■ **Work required**
In the material below, begin at the line that contains "Macht mit beim Stadtradeln 2024 und sammelt" and stop after the line that contains "aber, wenn sie". Copy each of these lines word for word, with the same line breaks.

- - - - - - -

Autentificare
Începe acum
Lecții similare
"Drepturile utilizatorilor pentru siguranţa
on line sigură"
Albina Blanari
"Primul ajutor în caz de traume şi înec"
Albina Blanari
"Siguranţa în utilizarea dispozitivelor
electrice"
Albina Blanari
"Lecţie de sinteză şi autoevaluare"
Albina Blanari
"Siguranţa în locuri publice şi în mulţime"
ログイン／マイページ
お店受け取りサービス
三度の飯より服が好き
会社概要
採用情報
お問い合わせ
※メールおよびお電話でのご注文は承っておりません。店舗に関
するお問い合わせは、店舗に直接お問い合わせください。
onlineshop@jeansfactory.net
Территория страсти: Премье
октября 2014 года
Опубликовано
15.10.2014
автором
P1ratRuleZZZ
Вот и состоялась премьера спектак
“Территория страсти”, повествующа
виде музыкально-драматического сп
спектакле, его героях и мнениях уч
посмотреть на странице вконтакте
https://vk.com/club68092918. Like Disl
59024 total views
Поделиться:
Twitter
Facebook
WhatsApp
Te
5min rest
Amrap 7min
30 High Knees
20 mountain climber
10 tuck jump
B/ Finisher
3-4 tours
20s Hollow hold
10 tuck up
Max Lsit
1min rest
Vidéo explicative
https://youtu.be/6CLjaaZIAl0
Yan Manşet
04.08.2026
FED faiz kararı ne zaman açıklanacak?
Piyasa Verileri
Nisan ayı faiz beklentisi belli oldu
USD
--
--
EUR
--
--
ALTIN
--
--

- - - - - - -

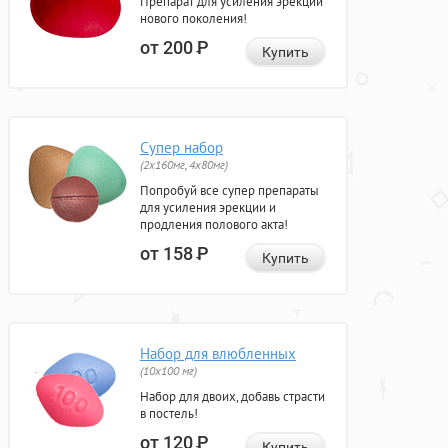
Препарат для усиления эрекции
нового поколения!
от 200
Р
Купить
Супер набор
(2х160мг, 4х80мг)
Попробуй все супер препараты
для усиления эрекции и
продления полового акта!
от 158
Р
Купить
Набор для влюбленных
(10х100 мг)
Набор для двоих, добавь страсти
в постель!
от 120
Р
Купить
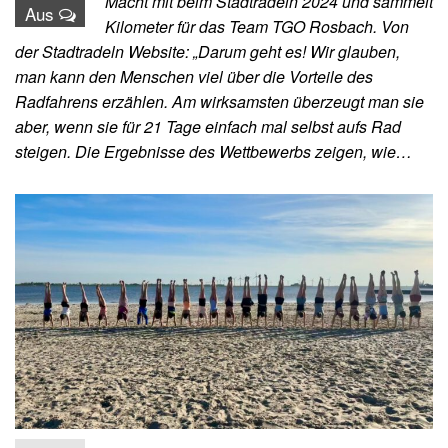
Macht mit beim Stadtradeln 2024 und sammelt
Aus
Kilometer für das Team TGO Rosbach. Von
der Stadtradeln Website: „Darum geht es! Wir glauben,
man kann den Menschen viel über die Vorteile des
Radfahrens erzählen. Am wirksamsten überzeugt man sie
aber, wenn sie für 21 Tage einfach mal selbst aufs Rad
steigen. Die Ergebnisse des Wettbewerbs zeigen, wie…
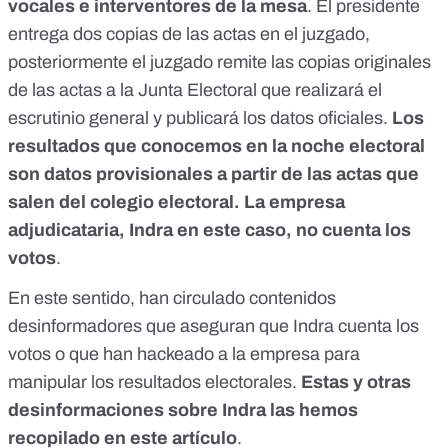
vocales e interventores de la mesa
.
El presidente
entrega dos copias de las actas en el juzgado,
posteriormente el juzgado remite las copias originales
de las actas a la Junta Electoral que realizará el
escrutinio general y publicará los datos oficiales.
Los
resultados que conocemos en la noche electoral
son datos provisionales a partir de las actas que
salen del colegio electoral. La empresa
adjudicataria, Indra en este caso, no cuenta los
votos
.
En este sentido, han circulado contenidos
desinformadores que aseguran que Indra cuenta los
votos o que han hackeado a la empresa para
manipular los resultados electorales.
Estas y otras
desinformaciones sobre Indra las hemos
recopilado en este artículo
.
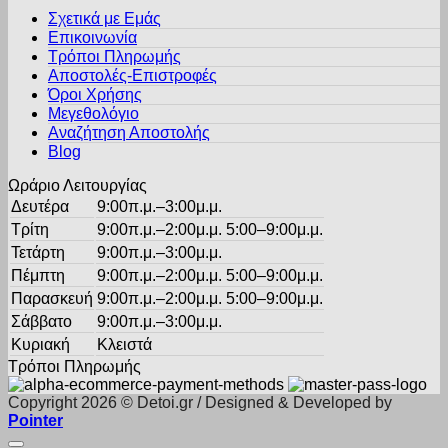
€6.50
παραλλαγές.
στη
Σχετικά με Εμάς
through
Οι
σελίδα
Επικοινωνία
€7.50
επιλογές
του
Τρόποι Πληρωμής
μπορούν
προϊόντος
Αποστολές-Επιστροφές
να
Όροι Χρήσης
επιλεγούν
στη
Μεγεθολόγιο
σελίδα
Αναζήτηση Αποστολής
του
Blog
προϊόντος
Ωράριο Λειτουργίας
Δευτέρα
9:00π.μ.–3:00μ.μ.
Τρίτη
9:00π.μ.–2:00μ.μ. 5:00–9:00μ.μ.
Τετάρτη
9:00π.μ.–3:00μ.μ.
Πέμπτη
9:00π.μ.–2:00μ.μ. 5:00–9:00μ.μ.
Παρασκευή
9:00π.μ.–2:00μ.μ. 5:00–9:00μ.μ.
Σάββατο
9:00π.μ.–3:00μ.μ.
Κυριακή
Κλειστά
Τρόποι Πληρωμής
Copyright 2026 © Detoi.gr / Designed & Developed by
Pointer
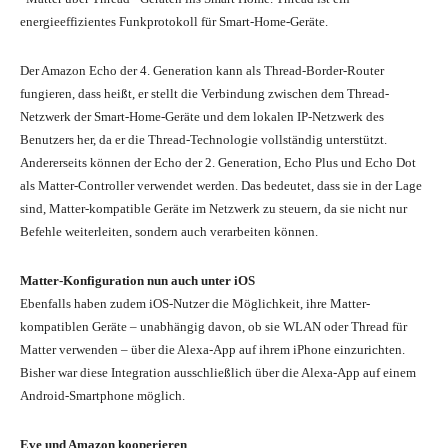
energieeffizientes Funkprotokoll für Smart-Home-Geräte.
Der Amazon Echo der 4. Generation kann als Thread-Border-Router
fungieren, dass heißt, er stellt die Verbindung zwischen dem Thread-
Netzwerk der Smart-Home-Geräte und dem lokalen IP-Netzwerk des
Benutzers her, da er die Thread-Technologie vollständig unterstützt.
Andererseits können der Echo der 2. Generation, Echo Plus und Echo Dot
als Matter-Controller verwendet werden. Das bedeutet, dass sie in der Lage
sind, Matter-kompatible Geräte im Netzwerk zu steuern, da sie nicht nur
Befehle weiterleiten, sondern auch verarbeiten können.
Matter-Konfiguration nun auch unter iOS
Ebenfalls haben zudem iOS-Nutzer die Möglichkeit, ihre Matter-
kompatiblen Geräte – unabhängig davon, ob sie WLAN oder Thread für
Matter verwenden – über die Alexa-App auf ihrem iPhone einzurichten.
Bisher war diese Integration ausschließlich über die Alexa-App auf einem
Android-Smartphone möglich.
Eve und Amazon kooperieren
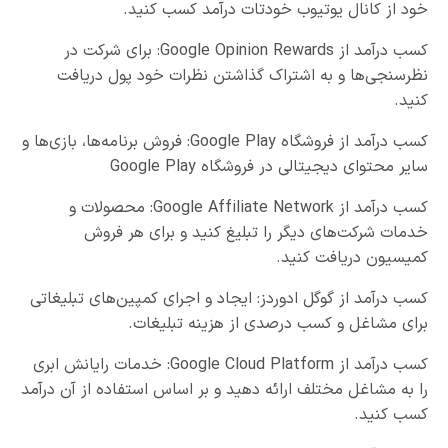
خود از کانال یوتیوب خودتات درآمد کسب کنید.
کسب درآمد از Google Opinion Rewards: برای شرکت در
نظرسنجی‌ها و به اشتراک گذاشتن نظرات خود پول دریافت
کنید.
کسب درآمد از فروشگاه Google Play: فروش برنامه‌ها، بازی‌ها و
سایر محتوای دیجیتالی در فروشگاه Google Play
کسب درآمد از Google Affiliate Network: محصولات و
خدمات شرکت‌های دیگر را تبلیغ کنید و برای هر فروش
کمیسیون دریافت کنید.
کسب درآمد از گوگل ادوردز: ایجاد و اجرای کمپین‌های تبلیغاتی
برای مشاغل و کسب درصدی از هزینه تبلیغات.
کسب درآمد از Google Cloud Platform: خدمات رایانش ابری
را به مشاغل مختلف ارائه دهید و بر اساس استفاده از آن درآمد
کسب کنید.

- - - - - - -

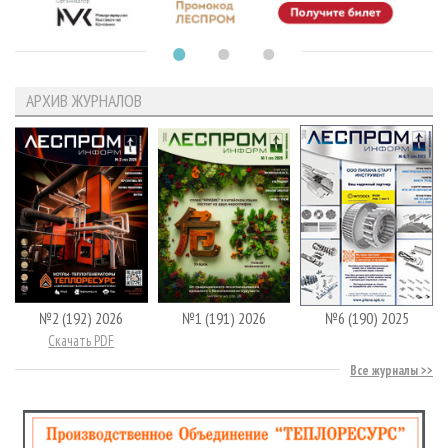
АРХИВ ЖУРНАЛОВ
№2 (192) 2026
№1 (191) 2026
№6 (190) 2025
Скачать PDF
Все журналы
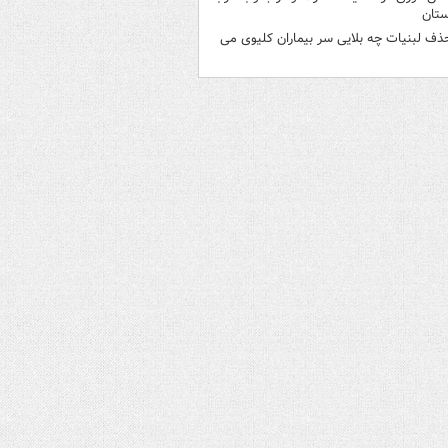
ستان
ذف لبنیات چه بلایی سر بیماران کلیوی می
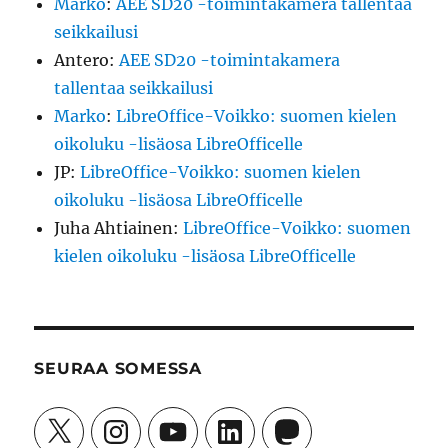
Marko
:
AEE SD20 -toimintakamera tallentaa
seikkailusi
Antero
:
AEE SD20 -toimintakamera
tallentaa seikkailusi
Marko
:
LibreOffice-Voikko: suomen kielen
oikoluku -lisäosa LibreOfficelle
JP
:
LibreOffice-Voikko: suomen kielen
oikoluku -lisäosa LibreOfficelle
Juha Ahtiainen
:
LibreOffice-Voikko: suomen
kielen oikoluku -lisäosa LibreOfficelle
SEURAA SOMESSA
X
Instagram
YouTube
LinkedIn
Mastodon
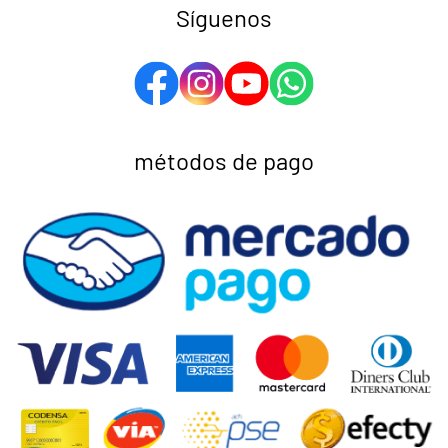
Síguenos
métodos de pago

- - - - - - -

■ **Reply**
Macht mit beim Stadtradeln 2024 und sammelt
Aus
Kilometer für das Team TGO Rosbach. Von
der Stadtradeln Website: „Darum geht es! Wir glauben,
man kann den Menschen viel über die Vorteile des
Radfahrens erzählen. Am wirksamsten überzeugt man sie
aber, wenn sie für 21 Tage einfach mal selbst aufs Rad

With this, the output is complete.